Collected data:
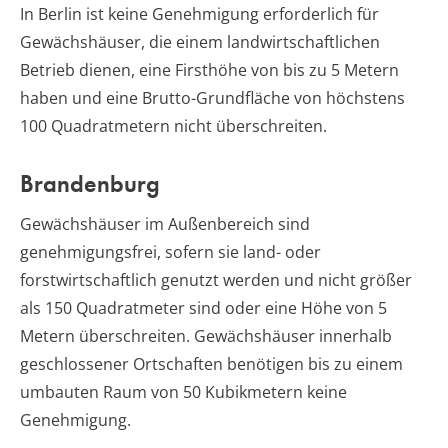
In Berlin ist keine Genehmigung erforderlich für
Gewächshäuser, die einem landwirtschaftlichen
Betrieb dienen, eine Firsthöhe von bis zu 5 Metern
haben und eine Brutto-Grundfläche von höchstens
100 Quadratmetern nicht überschreiten.
Brandenburg
Gewächshäuser im Außenbereich sind
genehmigungsfrei, sofern sie land- oder
forstwirtschaftlich genutzt werden und nicht größer
als 150 Quadratmeter sind oder eine Höhe von 5
Metern überschreiten. Gewächshäuser innerhalb
geschlossener Ortschaften benötigen bis zu einem
umbauten Raum von 50 Kubikmetern keine
Genehmigung.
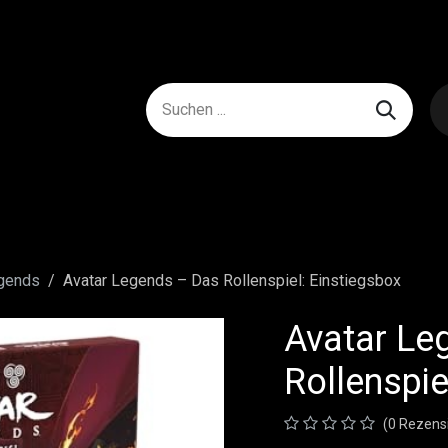
egends
Avatar Legends – Das Rollenspiel: Einstiegsbox
Avatar Le
Rollenspie
(0 Rezens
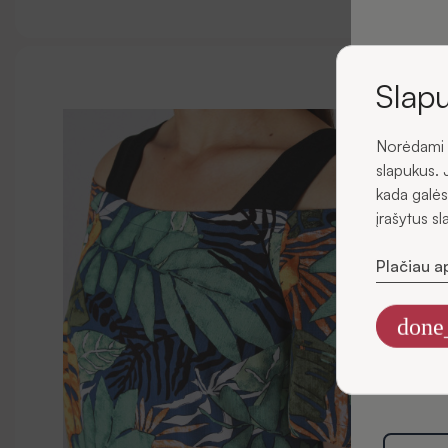
ir ga
p
Slapu
Norėdami u
El. pašta
slapukus. 
kada galės
įrašytus s
Plačiau a
Sutin
el. pa
done
Informaciją
rinkodaros t
Politikoje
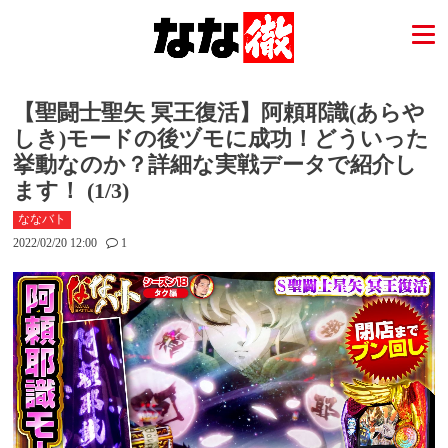
【聖闘士聖矢 冥王復活】阿頼耶識(あらや
しき)モードの後ヅモに成功！どういった
挙動なのか？詳細な実戦データで紹介し
ます！ (1/3)
ななバト
2022/02/20 12:00
1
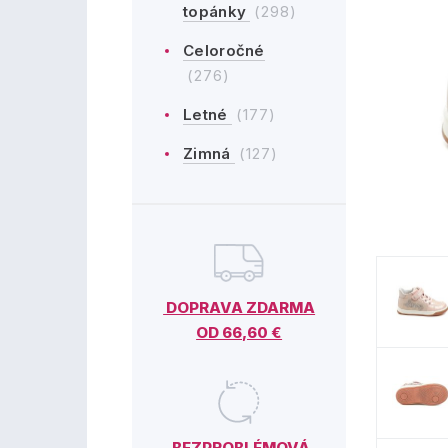
topánky
(298)
Celoročné
(276)
Letné
(177)
Zimná
(127)
DOPRAVA ZDARMA
OD 66,60 €
BEZPROBLÉMOVÁ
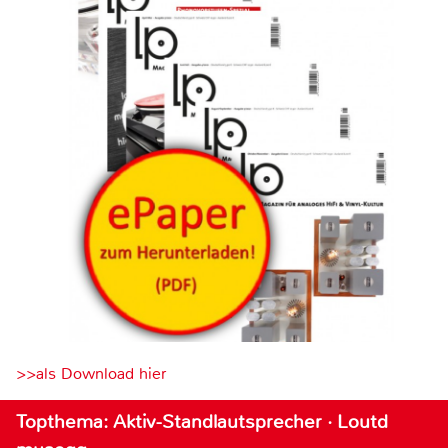
>>als Download hier
Topthema: Aktiv-Standlautsprecher · Loutd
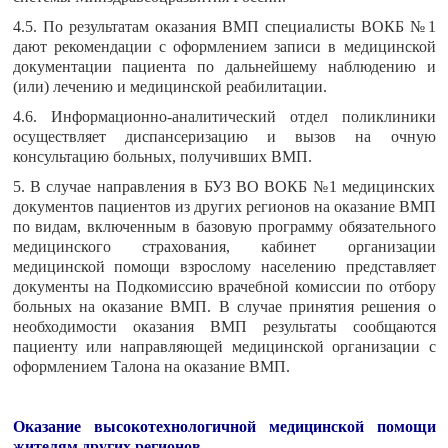
4.5. По результатам оказания ВМП специалисты ВОКБ №1
дают рекомендации с оформлением записи в медицинской
документации пациента по дальнейшему наблюдению и
(или) лечению и медицинской реабилитации.
4.6. Информационно-аналитический отдел поликлиники
осуществляет диспансеризацию и вызов на очную
консультацию больных, получивших ВМП.
5. В случае направления в БУЗ ВО ВОКБ №1 медицинских
документов пациентов из других регионов на оказание ВМП
по видам, включенным в базовую программу обязательного
медицинского страхования, кабинет организации
медицинской помощи взрослому населению представляет
документы на Подкомиссию врачебной комиссии по отбору
больных на оказание ВМП. В случае принятия решения о
необходимости оказания ВМП результаты сообщаются
пациенту или направляющей медицинской организации с
оформлением Талона на оказание ВМП.
Оказание высокотехнологичной медицинской помощи
жителям других регионов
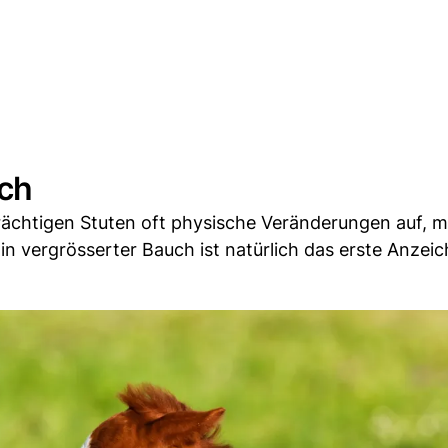
uch
trächtigen Stuten oft physische Veränderungen auf, 
 Ein vergrösserter Bauch ist natürlich das erste Anzeic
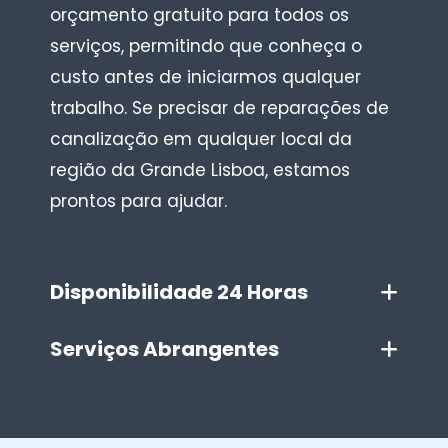
orçamento gratuito para todos os
serviços, permitindo que conheça o
custo antes de iniciarmos qualquer
trabalho. Se precisar de reparações de
canalização em qualquer local da
região da Grande Lisboa, estamos
prontos para ajudar.
Disponibilidade 24 Horas
Serviços Abrangentes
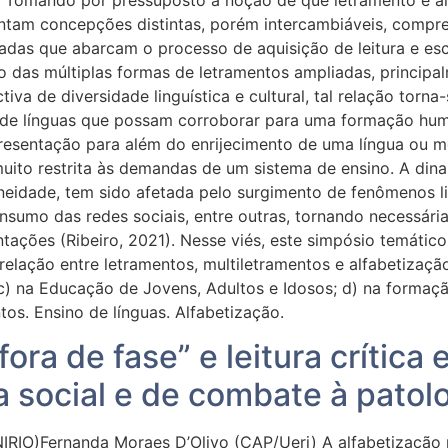
. Tomando por pressuposto a noção de que letramento e a
entam concepções distintas, porém intercambiáveis, comp
izadas que abarcam o processo de aquisição de leitura e es
o das múltiplas formas de letramentos ampliadas, princip
tiva de diversidade linguística e cultural, tal relação to
 de línguas que possam corroborar para uma formação hum
resentação para além do enrijecimento de uma língua ou 
uito restrita às demandas de um sistema de ensino. A dina
raneidade, tem sido afetada pelo surgimento de fenômenos 
sumo das redes sociais, entre outras, tornando necessári
ações (Ribeiro, 2021). Nesse viés, este simpósio temático
elação entre letramentos, multiletramentos e alfabetização
; c) na Educação de Jovens, Adultos e Idosos; d) na formaçã
os. Ensino de línguas. Alfabetização.
ora de fase” e leitura crítica 
a social e de combate à patol
RIO)Fernanda Moraes D’Olivo (CAP/Uerj) A alfabetização no 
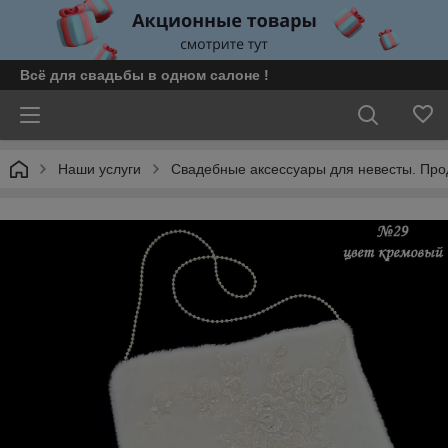
Всё для свадьбы в одном салоне !
Наши услуги
Свадебные аксессуары для невесты. Пр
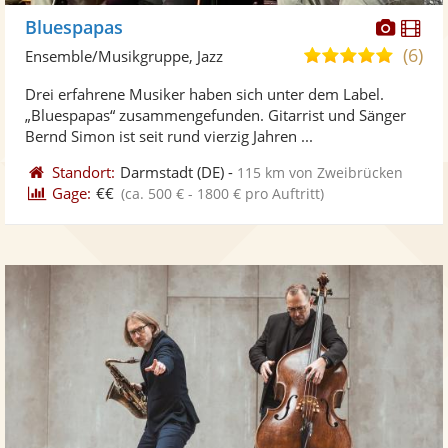
Diese
Di
Bluespapas
Künst
Kü
(6)
5,0
Ensemble/Musikgruppe, Jazz
stellt
ste
von
Drei erfahrene Musiker haben sich unter dem Label.
Fotos
Vi
5
„Bluespapas“ zusammengefunden. Gitarrist und Sänger
bereit
ber
Sternen
Bernd Simon ist seit rund vierzig Jahren ...
Standort:
Darmstadt
(DE)
-
115 km von Zweibrücken
Gage:
€€
(ca. 500 € - 1800 € pro Auftritt)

▶ _HOW TO COMPLETE THIS TASK_
Since only the text is wanted, repeat all the records above exactly and omit the pictures.

▶ _SOLUTION TO THE PROBLEM_
In Berlin ist keine Genehmigung erforderlich für
Gewächshäuser, die einem landwirtschaftlichen
Betrieb dienen, eine Firsthöhe von bis zu 5 Metern
haben und eine Brutto-Grundfläche von höchstens
100 Quadratmetern nicht überschreiten.
Brandenburg
Gewächshäuser im Außenbereich sind
genehmigungsfrei, sofern sie land- oder
forstwirtschaftlich genutzt werden und nicht größer
als 150 Quadratmeter sind oder eine Höhe von 5
Metern überschreiten. Gewächshäuser innerhalb
geschlossener Ortschaften benötigen bis zu einem
umbauten Raum von 50 Kubikmetern keine
Genehmigung.
egends
Avatar Legends – Das Rollenspiel: Einstiegsbox
Avatar Le
Rollenspie
(0 Rezens
ir ga
p
Slapu
Norėdami u
El. pašta
slapukus. 
kada galės
įrašytus s
Plačiau a
Sutin
el. pa
done
Informaciją
rinkodaros t
Politikoje
【聖闘士聖矢 冥王復活】阿頼耶識(あらや
しき)モードの後ヅモに成功！どういった
挙動なのか？詳細な実戦データで紹介し
ます！ (1/3)
ななバト
2022/02/20 12:00
1
topánky
(298)
Celoročné
(276)
Letné
(177)
Zimná
(127)
DOPRAVA ZDARMA
OD 66,60 €
BEZPROBLÉMOVÁ
>>als Download hier
Topthema: Aktiv-Standlautsprecher · Loutd
4.5. По результатам оказания ВМП специалисты ВОКБ №1
дают рекомендации с оформлением записи в медицинской
документации пациента по дальнейшему наблюдению и
(или) лечению и медицинской реабилитации.
4.6. Информационно-аналитический отдел поликлиники
осуществляет диспансеризацию и вызов на очную
консультацию больных, получивших ВМП.
5. В случае направления в БУЗ ВО ВОКБ №1 медицинских
документов пациентов из других регионов на оказание ВМП
по видам, включенным в базовую программу обязательного
медицинского страхования, кабинет организации
медицинской помощи взрослому населению представляет
документы на Подкомиссию врачебной комиссии по отбору
больных на оказание ВМП. В случае принятия решения о
необходимости оказания ВМП результаты сообщаются
пациенту или направляющей медицинской организации с
оформлением Талона на оказание ВМП.
Оказание высокотехнологичной медицинской помощи
жителям других регионов
uch
trächtigen Stuten oft physische Veränderungen auf, 
 Ein vergrösserter Bauch ist natürlich das erste Anzeic
orçamento gratuito para todos os
serviços, permitindo que conheça o
custo antes de iniciarmos qualquer
trabalho. Se precisar de reparações de
canalização em qualquer local da
região da Grande Lisboa, estamos
prontos para ajudar.
Disponibilidade 24 Horas
Serviços Abrangentes
. Tomando por pressuposto a noção de que letramento e a
entam concepções distintas, porém intercambiáveis, comp
izadas que abarcam o processo de aquisição de leitura e es
o das múltiplas formas de letramentos ampliadas, princip
tiva de diversidade linguística e cultural, tal relação to
 de línguas que possam corroborar para uma formação hum
resentação para além do enrijecimento de uma língua ou 
uito restrita às demandas de um sistema de ensino. A dina
raneidade, tem sido afetada pelo surgimento de fenômenos 
sumo das redes sociais, entre outras, tornando necessári
ações (Ribeiro, 2021). Nesse viés, este simpósio temático
elação entre letramentos, multiletramentos e alfabetização
; c) na Educação de Jovens, Adultos e Idosos; d) na formaçã
os. Ensino de línguas. Alfabetização.
ora de fase” e leitura crítica 
a social e de combate à patol
RIO)Fernanda Moraes D’Olivo (CAP/Uerj) A alfabetização no 
Всё для свадьбы в одном салоне !
Наши услуги
Свадебные аксессуары для невесты. Пр
Diese
Di
Bluespapas
Künst
Kü
(6)
5,0
Ensemble/Musikgruppe, Jazz
stellt
ste
von
Drei erfahrene Musiker haben sich unter dem Label.
Fotos
Vi
5
„Bluespapas“ zusammengefunden. Gitarrist und Sänger
bereit
ber
Sternen
Bernd Simon ist seit rund vierzig Jahren ...
Standort:
Darmstadt
(DE)
-
115 km von Zweibrücken
Gage:
€€
(ca. 500 € - 1800 € pro Auftritt)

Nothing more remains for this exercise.